-- GIVEN RECORDS --
--------------------
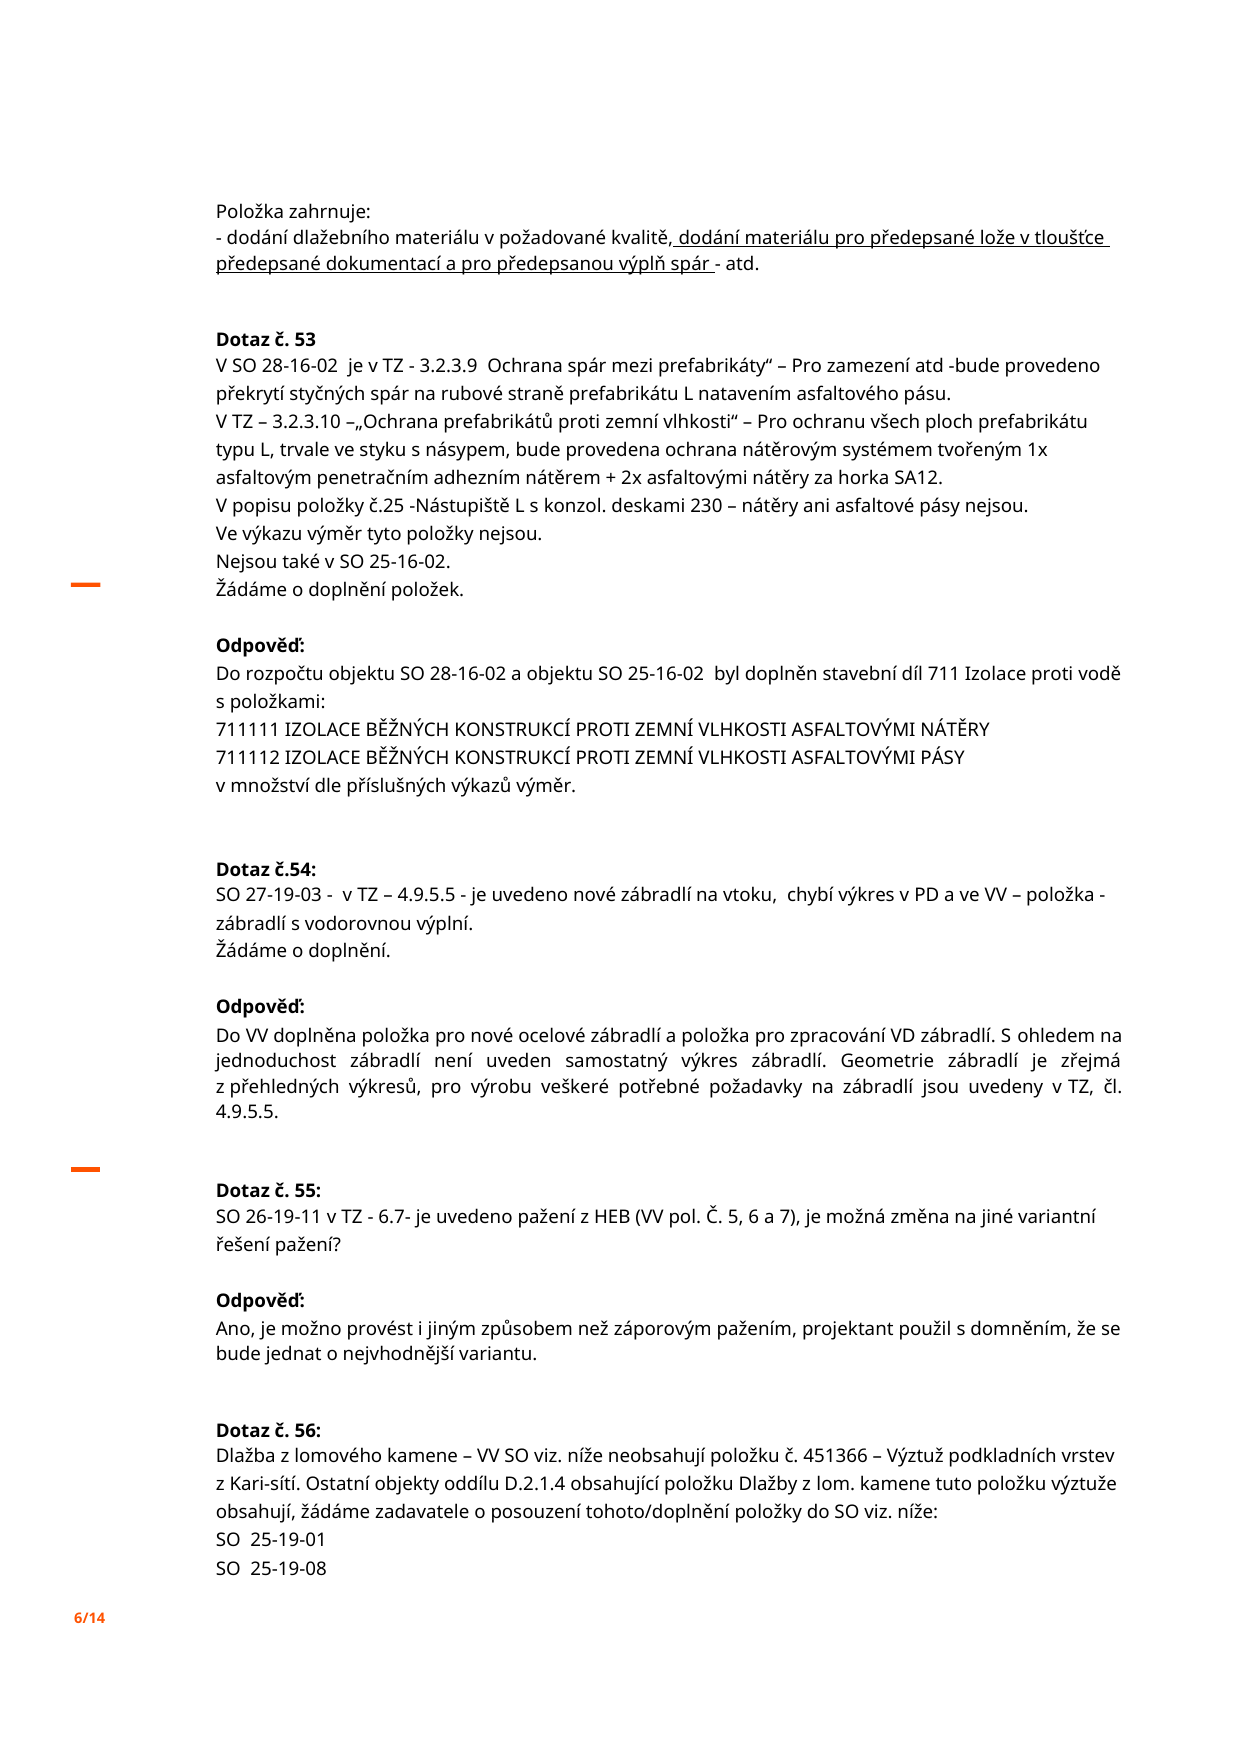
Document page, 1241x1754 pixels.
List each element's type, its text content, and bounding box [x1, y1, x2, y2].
--------------------
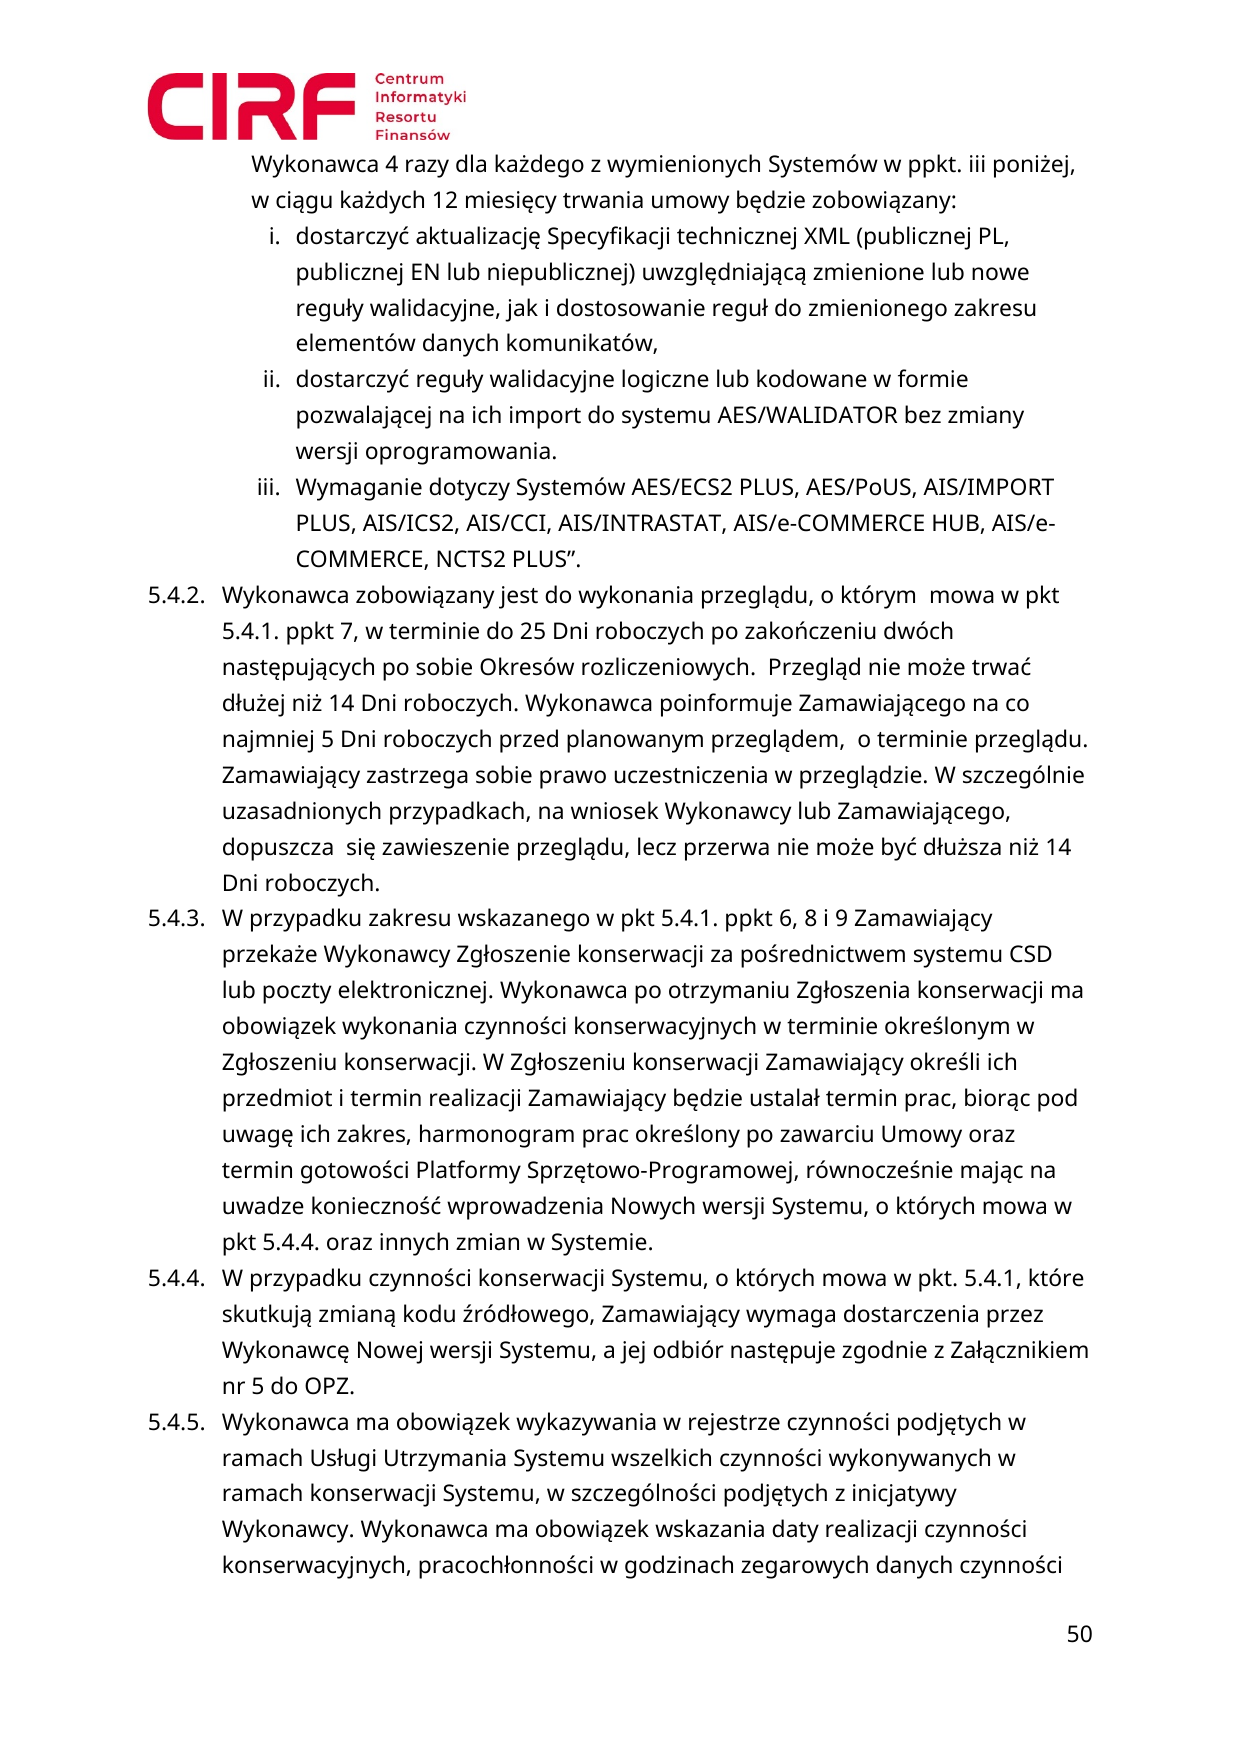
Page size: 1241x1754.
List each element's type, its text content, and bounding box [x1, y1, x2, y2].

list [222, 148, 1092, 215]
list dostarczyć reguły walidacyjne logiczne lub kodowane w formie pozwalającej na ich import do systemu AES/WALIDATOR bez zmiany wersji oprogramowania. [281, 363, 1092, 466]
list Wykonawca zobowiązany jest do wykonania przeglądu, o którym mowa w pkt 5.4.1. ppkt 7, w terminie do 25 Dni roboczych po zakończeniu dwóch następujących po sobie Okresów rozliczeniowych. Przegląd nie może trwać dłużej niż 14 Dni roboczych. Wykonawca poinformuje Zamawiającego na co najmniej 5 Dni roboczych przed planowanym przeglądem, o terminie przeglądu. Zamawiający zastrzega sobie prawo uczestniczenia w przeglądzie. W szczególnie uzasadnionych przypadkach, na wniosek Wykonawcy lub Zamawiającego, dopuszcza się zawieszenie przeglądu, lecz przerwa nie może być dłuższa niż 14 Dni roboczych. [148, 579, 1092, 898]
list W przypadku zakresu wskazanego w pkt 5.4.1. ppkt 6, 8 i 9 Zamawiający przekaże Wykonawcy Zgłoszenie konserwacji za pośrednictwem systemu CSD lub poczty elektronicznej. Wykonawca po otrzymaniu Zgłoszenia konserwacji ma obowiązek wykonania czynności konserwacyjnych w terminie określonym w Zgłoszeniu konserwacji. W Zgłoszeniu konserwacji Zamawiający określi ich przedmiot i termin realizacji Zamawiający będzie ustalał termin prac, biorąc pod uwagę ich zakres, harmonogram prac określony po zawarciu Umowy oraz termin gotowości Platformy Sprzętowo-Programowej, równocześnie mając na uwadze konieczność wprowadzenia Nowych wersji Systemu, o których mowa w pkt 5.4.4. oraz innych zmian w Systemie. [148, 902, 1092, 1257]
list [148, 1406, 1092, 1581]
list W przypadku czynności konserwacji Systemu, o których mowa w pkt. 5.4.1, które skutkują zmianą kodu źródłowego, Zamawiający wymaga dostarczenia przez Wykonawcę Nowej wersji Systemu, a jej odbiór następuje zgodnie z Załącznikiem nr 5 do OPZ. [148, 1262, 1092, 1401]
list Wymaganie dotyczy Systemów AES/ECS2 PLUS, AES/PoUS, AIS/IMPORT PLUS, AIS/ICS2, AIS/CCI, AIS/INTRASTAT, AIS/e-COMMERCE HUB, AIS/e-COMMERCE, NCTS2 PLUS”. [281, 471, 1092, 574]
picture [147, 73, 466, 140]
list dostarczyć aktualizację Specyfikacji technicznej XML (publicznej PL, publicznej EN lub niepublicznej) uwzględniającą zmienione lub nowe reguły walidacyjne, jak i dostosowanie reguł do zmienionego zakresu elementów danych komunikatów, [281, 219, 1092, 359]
--------------------
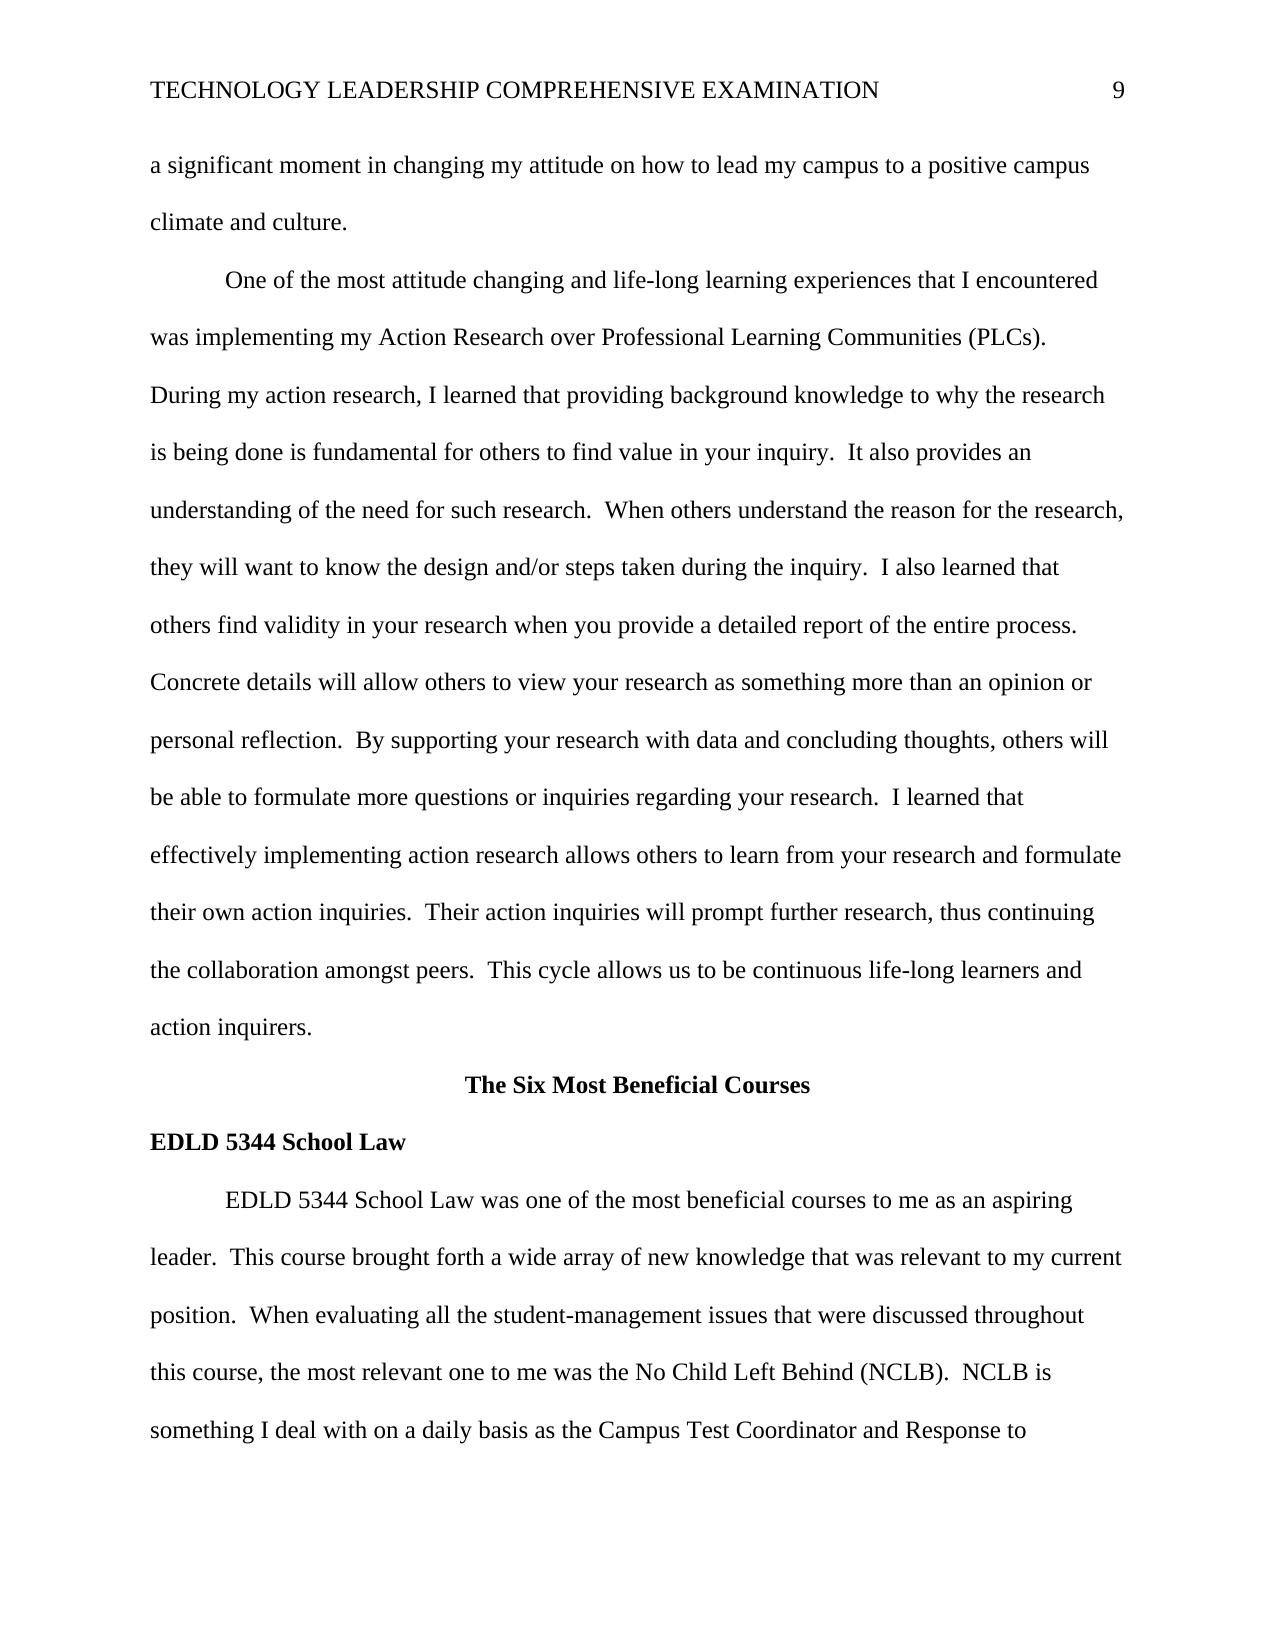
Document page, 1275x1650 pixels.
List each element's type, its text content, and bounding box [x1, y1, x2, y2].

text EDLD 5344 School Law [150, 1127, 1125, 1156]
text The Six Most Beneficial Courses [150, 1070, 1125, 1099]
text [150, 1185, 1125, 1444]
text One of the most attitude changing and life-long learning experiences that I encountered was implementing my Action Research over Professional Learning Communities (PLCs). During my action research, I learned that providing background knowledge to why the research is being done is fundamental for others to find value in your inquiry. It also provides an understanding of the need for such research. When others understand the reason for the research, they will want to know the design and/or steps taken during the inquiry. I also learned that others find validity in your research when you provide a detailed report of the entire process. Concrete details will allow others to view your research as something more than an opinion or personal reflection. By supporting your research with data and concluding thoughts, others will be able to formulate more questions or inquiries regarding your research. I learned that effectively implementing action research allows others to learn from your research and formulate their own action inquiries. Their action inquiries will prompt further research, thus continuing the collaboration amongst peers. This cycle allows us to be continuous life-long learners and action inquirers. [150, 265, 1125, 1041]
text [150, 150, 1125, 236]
--------------------
-- EXERCISE OBJECTIVE --
Copy out all lines above that include the string "Document".

-- RESPONSE BOX --
Document page, 1241x1754 pixels.
Document page, 1275x1650 pixels.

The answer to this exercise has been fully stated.